Segment Open

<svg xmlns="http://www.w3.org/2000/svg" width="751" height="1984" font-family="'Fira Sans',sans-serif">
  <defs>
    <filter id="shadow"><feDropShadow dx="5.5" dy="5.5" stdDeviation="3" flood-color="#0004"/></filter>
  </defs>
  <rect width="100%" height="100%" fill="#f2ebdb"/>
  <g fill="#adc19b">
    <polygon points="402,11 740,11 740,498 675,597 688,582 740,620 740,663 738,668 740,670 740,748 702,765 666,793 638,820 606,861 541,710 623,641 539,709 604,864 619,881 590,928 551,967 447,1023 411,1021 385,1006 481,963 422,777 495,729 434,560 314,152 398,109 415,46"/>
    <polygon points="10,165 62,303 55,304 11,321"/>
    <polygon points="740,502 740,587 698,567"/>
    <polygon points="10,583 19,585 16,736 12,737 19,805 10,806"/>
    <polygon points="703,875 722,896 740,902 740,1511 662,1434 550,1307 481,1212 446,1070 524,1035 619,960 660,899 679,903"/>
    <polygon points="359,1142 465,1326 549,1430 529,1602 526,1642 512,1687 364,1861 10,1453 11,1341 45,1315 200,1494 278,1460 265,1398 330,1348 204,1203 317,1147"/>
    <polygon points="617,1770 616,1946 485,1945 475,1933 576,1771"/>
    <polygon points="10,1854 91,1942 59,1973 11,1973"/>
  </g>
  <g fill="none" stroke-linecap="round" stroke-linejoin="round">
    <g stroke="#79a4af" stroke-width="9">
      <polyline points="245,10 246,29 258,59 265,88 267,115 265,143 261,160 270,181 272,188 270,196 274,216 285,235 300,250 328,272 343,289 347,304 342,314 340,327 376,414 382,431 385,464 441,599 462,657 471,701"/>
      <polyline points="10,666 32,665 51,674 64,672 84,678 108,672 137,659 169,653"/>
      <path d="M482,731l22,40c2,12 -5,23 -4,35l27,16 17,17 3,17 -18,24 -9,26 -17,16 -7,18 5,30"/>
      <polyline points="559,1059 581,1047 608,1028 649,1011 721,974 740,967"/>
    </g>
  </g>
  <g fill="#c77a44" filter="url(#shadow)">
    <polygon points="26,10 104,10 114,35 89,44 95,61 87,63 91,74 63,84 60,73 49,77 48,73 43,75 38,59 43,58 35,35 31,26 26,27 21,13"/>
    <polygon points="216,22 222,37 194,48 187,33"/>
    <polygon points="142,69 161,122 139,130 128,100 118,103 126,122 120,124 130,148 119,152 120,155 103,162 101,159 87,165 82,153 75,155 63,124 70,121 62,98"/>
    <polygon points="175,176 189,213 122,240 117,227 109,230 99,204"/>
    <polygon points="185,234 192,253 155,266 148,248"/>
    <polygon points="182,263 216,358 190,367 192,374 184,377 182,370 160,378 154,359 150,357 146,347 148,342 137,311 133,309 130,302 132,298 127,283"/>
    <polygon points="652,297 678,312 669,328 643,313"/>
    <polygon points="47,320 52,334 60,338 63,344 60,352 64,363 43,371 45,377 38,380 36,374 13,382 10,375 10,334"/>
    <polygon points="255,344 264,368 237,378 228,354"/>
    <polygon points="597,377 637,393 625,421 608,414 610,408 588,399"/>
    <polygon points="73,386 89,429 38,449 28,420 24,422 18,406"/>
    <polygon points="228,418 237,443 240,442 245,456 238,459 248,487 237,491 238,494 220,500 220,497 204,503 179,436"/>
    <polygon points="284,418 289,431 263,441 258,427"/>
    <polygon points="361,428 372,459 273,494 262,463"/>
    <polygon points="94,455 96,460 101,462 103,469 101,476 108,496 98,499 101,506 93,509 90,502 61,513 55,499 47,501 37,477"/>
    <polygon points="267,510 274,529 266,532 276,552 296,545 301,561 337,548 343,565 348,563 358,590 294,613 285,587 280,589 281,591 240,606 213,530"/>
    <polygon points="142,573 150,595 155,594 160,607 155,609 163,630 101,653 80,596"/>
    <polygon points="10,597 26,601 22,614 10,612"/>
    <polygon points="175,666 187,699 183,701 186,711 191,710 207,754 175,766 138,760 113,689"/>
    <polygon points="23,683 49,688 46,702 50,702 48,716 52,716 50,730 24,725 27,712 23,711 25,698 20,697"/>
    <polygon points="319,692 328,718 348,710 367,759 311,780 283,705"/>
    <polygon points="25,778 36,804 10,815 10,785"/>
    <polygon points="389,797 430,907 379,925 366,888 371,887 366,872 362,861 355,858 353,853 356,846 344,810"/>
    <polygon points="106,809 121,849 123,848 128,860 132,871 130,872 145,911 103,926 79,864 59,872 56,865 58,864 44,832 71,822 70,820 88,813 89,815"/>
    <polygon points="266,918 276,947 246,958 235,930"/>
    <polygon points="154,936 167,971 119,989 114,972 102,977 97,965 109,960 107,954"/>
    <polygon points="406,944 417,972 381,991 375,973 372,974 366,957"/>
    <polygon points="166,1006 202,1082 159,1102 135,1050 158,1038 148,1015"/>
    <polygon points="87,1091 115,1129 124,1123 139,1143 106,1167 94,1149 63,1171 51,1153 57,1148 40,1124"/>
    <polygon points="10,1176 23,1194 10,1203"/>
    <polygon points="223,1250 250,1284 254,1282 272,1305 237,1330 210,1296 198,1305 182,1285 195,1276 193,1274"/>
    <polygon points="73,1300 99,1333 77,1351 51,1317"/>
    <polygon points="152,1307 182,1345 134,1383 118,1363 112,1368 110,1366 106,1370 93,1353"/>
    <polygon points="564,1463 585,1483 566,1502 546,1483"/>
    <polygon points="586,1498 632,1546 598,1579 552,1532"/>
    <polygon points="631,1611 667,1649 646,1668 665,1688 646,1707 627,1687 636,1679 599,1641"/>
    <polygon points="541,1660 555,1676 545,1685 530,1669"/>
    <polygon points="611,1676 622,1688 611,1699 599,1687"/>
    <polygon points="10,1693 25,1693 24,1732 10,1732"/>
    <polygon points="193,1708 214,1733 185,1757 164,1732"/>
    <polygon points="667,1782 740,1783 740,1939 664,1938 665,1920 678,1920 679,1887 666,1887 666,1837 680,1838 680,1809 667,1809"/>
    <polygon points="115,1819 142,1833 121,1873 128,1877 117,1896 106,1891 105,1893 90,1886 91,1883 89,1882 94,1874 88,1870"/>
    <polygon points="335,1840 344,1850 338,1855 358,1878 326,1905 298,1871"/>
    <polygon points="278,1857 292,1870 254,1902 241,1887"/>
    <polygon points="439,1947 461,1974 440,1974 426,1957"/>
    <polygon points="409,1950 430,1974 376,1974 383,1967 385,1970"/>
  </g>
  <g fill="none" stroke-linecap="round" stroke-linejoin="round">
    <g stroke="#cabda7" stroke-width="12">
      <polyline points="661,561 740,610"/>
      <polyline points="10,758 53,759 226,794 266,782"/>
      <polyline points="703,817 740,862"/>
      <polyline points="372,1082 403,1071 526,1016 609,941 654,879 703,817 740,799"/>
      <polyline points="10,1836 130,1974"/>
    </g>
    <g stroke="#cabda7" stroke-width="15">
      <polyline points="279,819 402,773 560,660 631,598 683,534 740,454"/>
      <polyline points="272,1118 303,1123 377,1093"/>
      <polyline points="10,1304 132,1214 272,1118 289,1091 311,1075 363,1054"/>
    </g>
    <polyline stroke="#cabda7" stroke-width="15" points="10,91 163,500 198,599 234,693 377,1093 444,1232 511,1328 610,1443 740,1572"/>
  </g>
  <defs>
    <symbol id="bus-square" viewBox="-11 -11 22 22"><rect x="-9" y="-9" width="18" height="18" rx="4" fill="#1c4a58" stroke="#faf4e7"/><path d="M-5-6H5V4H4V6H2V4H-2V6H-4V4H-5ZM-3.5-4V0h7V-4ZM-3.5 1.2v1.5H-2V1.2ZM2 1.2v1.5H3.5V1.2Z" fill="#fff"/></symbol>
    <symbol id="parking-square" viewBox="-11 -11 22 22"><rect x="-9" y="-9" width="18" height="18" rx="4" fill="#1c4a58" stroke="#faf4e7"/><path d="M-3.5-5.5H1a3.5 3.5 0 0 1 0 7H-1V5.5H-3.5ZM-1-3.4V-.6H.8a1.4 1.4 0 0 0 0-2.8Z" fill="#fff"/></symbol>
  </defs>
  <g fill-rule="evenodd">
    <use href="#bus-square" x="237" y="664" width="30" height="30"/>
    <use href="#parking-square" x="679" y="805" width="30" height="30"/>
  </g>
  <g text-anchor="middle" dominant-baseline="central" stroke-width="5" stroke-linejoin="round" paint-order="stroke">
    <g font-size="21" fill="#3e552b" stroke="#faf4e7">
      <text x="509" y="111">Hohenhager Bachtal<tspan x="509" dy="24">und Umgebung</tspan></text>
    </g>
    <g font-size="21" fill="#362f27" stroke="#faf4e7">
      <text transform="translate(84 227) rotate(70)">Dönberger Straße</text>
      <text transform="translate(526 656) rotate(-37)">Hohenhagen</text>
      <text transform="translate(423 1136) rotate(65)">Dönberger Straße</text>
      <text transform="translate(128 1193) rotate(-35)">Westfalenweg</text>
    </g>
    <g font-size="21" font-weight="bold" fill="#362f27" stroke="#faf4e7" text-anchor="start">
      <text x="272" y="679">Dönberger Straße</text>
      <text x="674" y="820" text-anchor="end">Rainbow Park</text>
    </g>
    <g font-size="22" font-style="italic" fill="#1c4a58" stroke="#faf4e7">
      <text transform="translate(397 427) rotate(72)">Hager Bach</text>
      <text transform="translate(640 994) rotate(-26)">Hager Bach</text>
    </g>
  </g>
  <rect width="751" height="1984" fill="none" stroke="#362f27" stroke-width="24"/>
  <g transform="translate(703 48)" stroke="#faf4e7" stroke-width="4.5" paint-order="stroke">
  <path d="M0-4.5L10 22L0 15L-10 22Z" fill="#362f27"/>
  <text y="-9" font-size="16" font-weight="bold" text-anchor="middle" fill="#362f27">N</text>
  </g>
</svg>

Segment Closed

The problem: Wherever a line of the data above contains "middle", copy that line.

Your solution:
  <g text-anchor="middle" dominant-baseline="central" stroke-width="5" stroke-linejoin="round" paint-order="stroke">
  <text y="-9" font-size="16" font-weight="bold" text-anchor="middle" fill="#362f27">N</text>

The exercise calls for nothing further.